A Not So Sorry Bunch
The video above features Chelsea Handler speaking about Chelsea Does on Ellen.
By Hannah Widener
There’s a sketch on Inside Amy Schumer called “I’m Sorry” that features a successful women over-apologizing for normal actions. Each apology was more absurd than the next, and yet there is a sad familiarity to this scene. As a 22-year-old woman who is a producer at a fairly successful TV station, I apologize for something that is not my fault almost daily. It is something that has been ingrained in me since birth. As women, we are taught to apologize for simply existing in this world. Growing up we go from being told that the world is ours to being told that we must be appealing to the world.
The day I realized I didn’t have to apologize for being a woman in a man’s world was the day I heard Kathy Griffin tell a reporter she would never apologize for a joke. I was 14 years old, and the idea of this hilarious woman not apologizing for a joke that might have offended someone changed the way I viewed my life. There is a cardinal rule for comedians to never apologize for a joke. Everyone gets picked on; no ethnicity, no religion, and no celebrity or politician goes unscathed. If you apologize for one joke, then you must apologize for them all.
Recently while watching the show Chelsea Does on Netflix, I watched Handler take on a panel with participants ranging from the NAACP to Anti-Defamation League. They wanted her to apologize for a joke that she made about Angelina Jolie’s adopted son Pax. When she refused to apologize, the panel seemed baffled. Even Time magazine reporter Daniel D’Addario couldn’t seem to fathom why she would not apologize for the joke, calling her series a “narcissistic new low.” While I was not shocked to see a male reporter calling a show run by a woman “narcissistic,” I was surprised to see that he did not understand the concept of the show. Despite the show being a four-part documentary series called Chelsea Does (hint the description is in the name), D’Addario can’t understand why the show only focuses around the comedian’s life and how she deals with each topic. Handler herself has even mentioned that the show is not meant to be a Diane Sawyer special, but a representation of her stepping into the next chapter of her life.

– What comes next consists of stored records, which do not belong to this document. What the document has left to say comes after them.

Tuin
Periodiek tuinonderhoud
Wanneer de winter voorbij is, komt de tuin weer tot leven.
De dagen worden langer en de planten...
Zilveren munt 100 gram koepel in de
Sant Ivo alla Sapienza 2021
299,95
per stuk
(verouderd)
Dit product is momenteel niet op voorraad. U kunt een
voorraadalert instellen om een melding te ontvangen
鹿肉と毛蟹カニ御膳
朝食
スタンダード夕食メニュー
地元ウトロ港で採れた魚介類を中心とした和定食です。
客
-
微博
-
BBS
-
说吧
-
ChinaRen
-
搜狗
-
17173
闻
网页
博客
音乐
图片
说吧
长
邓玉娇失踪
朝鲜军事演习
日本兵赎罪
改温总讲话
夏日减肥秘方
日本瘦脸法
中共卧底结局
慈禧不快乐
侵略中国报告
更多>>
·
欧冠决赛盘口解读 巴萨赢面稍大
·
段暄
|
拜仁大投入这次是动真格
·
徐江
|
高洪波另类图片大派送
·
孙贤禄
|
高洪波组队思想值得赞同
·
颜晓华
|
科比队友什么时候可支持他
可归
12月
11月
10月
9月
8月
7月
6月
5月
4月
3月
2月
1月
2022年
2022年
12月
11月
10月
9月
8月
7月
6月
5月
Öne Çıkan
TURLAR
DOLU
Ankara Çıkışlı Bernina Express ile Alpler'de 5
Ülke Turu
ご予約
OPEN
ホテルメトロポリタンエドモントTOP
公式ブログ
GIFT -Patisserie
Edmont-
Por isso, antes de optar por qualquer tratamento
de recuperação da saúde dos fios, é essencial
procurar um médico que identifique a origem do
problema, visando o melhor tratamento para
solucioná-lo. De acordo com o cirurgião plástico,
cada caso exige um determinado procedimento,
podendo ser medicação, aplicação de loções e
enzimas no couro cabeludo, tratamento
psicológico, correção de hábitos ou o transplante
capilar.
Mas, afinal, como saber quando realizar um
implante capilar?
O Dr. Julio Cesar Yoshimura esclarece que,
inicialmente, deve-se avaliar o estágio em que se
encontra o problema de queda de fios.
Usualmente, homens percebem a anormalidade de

Now that Handler is set to premiere her new talk show in May on Netflix, the door is cracked open for the next female late night night host on network TV. Samantha Bee, a former Daily Show correspondent, is attempting to fill both Handler and Joan River’s former shoes by hosting her new show Full Frontal on TBS. Bee brings a different perspective to late night and breaks up the monotony of the “All Boys Club.”
With the dawn of a new era of female comedians, there is hope that maybe one day all women will adopt the same mantra of not apologizing. We’ll stop apologizing for asking for equal pay. We’ll stop apologizing for speaking up in business meetings. We’ll stop apologizing for fart jokes. And just maybe we’ll stop apologizing for being a part of this world. Now repeat after me ladies: “Sorry, not sorry.”